Morocco’s 25-year-old solution
In 1999, Morocco’s king made a bold decision: every poor citizen would receive a sheep for Tabaski—not as charity, but as a right. A recognition that religious celebration shouldn’t hinge on market forces.
Since then, Morocco has distributed over 2.8 million sheep annually through the Zakat Al-Fitr fund, a royal initiative. The cost? Roughly 450 million Moroccan dirhams per year—about 43 billion FCFA. That’s less than 0.1% of Morocco’s national budget, ensuring every family can celebrate Tabaski without debt.
Morocco recognized a hard truth: a religious festival that depends on personal wealth isn’t truly a religious observance—it’s a social distinction mechanism in disguise. By treating Tabaski as a public good, not a private luxury, Morocco turned tradition into equity. Senegal could follow the same path.
Senegal’s abandoned families
Senegal has no such program. No national initiative. Scattered efforts by municipalities and private religious groups offer minimal relief. The rest of the country? Left to the mercy of predatory lenders and the crushing weight of social expectation.
Debt collection agencies report a troubling pattern: household over-indebtedness peaks three months after Tabaski. Families struggle to repay Tabaski loans while trying to survive. They cut food budgets, skip medical care, pull children out of school.
There’s also the mental toll. A 2022 study by the Dakar Mental Health Research Center found a sharp rise in calls to helplines three weeks before Tabaski. Among men aged 30 to 55, call volumes double. The dread of not affording a sheep, the shame, the fear of judgment—it’s crushing.
how did we get here?
Two forces collided. First, the rise of performative tradition. Tabaski evolved from a spiritual observance into a display of wealth, amplified by urban consumerism and social media. Now, it’s about: Look at my sheep. See how rich I am. See how respectable.

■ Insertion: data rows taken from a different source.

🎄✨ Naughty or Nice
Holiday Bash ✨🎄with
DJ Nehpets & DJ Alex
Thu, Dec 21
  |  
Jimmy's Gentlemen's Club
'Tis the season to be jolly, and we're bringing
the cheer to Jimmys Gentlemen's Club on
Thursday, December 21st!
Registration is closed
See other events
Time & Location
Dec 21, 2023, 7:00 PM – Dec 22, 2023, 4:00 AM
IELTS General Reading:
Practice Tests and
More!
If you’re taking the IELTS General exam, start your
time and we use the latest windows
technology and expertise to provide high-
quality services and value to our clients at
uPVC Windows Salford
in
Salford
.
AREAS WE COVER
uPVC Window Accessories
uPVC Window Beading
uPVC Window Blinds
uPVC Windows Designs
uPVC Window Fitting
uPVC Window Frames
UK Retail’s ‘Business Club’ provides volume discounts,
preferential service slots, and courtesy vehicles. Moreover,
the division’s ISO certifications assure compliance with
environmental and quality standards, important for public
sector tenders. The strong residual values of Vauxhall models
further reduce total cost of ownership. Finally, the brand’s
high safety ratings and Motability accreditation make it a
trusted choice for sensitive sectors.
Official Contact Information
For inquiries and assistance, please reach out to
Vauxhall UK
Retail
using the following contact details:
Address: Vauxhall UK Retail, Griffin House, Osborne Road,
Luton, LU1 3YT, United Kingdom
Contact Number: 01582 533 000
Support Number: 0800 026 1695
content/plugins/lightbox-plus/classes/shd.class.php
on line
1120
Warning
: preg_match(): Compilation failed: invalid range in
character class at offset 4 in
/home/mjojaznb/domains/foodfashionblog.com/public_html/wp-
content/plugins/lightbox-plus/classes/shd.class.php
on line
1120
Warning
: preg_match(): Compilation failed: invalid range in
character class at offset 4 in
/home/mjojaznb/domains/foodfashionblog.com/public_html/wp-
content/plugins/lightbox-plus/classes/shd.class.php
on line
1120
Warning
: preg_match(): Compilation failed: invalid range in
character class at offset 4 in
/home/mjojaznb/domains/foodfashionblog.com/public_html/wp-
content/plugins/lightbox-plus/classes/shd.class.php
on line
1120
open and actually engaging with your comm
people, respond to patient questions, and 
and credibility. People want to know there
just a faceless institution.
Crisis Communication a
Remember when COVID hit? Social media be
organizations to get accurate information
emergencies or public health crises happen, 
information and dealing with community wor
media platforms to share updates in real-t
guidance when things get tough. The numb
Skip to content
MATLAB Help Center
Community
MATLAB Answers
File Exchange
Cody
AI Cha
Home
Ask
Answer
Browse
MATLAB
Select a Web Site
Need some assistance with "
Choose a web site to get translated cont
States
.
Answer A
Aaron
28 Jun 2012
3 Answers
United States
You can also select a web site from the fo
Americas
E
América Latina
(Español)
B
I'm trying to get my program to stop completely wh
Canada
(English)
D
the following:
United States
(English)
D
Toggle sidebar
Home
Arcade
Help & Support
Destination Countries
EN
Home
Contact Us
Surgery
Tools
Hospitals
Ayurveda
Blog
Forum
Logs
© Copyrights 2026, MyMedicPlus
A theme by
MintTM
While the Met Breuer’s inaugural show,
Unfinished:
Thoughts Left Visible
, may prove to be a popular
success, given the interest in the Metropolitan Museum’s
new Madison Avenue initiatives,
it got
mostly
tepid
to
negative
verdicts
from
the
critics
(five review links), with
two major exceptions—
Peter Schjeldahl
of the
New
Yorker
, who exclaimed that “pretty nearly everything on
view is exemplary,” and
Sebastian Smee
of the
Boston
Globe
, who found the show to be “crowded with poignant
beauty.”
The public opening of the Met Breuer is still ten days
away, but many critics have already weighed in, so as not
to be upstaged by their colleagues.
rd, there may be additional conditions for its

Second, a glaring lack of public policy. The Senegalese government treats Tabaski as a cultural footnote, not a social challenge. Politicians rarely address it. Media coverage is sparse. Meanwhile, millions of households drown in debt every year.
Mamadou’s phone is already ringing with tontine reminders. Tabaski 2025 looms. Prices are climbing. Interest rates are rising. The cycle begins anew.